Серафима сбросила с себя покрывало, обнажив полные округлые груди, поднялась с табуретки, закинула кверху подбородок.
— Бесстыжая, докатилась, — еле слышно произнес Курбатов и отвернулся.
— А ну, не дури! — предупредительно добавил Петр.
— Нет уж, скажу! Жила и не знала, что есть настоящая жизнь! Чуть-чуть не прозевала. Годы бегут, а другой, запасной жизни нет. Ну, кто бы мне спасибо сказал за то, что отказывала себе в настоящем?
Почувствовав себя неподготовленным к такой обстановке. Курбатов не знал, что ответить Серафиме.
— Сейчас же собирайся! Подвода готова!
Сырезкин пошел за Василием Тимофеевичем закрывать дверь. Лицо его выражало самодовольство. Пятерней левой руки он приглаживал распущенные кудри, а правой не спеша застегивал пуговицы косоворотки…

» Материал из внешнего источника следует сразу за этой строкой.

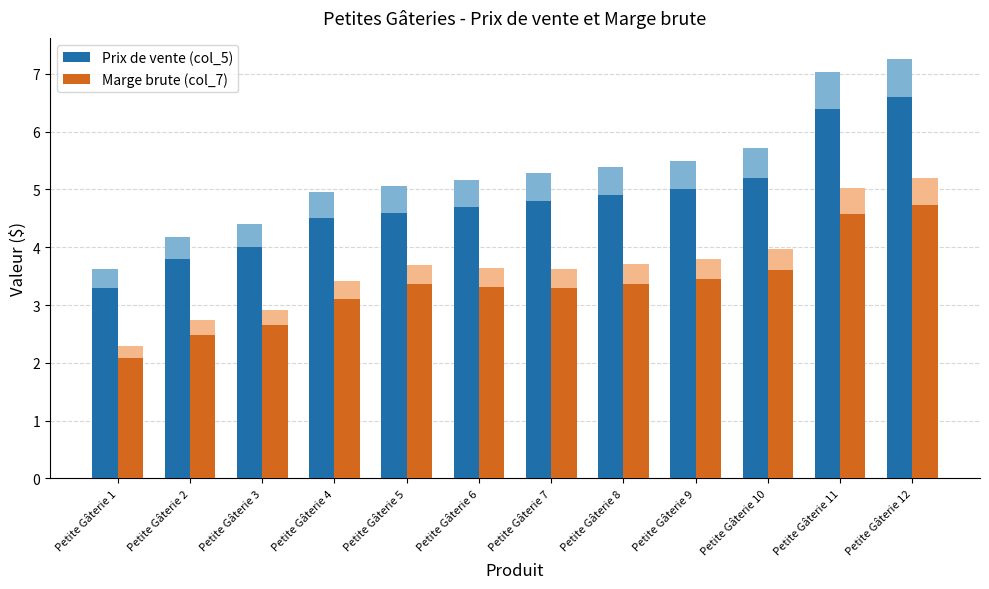

Is the value of Marge brute (col_7) at Petite Gâterie 8 greater than the value of Prix de vente (col_5) at Petite Gâterie 10?

No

Потом доверительно еще раз подмигнул и скривил губы.
— А жен верных все-таки не бывает — это я теперь уже точно знаю! Вот тебе и срочная телеграмма!

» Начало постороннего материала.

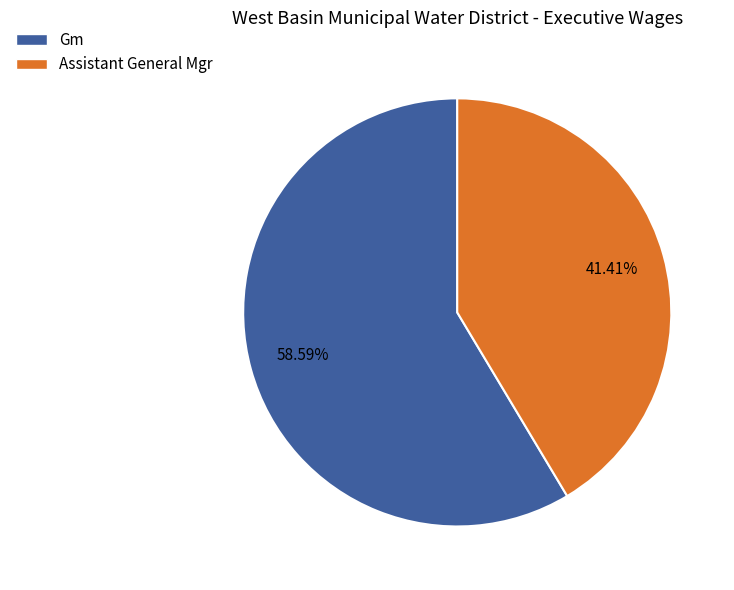

How many slices are in this pie chart?

2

…Повозка из райцентра возвратилась в Самойловку к полуночи. Село встретило путников потушенными очагами, дремлющими в безмятежной темноте жилищами. Лишь иногда, стараясь угодить хозяину и показать безупречность собачьей службы, заливалась где-то незлобивым лаем дворняжка да вертухалась шелудивая овца, наслаждаясь спокойствием и ночной теплотой затянул свою бесконечную скрипучую мелодию сверчок.
Бричка подкатила к дому Волановых. Курбатов облегченно вздохнул, потянул вожжи. Он заметил, что делегатки тоже не меньше его рады завершению этой нудной и утомительной поездки, от которой каждый себя чувствовал не в своей тарелке.
За всю дорогу никто не проронил ни слова, никто не мог хотя бы каким-нибудь разговором разрядить гнетущее молчание.
Серафима мягко спрыгнула с повозки, поправила платок и, забыв попрощаться, направилась к крыльцу.
— Сима! — негромко окликнул ее Курбатов, а когда та остановилась и полуобернулась на голос, осторожно и неуверенно добавил:
— Ты нас не имей в виду. Мы ничего не видели и не знаем. Разберетесь сами, а этого пентюха выбрось из головы… помни… мои слова…
Ответа не последовало. Серафима забежала на крыльцо и костяшками пальцев постучала в дверь.
— Вот, ешки-матрешки. Жалко, ведь семья какая была! — кивнул Курбатов притихшим женщинам и стеганул вожжей по боку мерина. — Эх, овсянки — непутевые, ищите овес, а копошитесь в полове.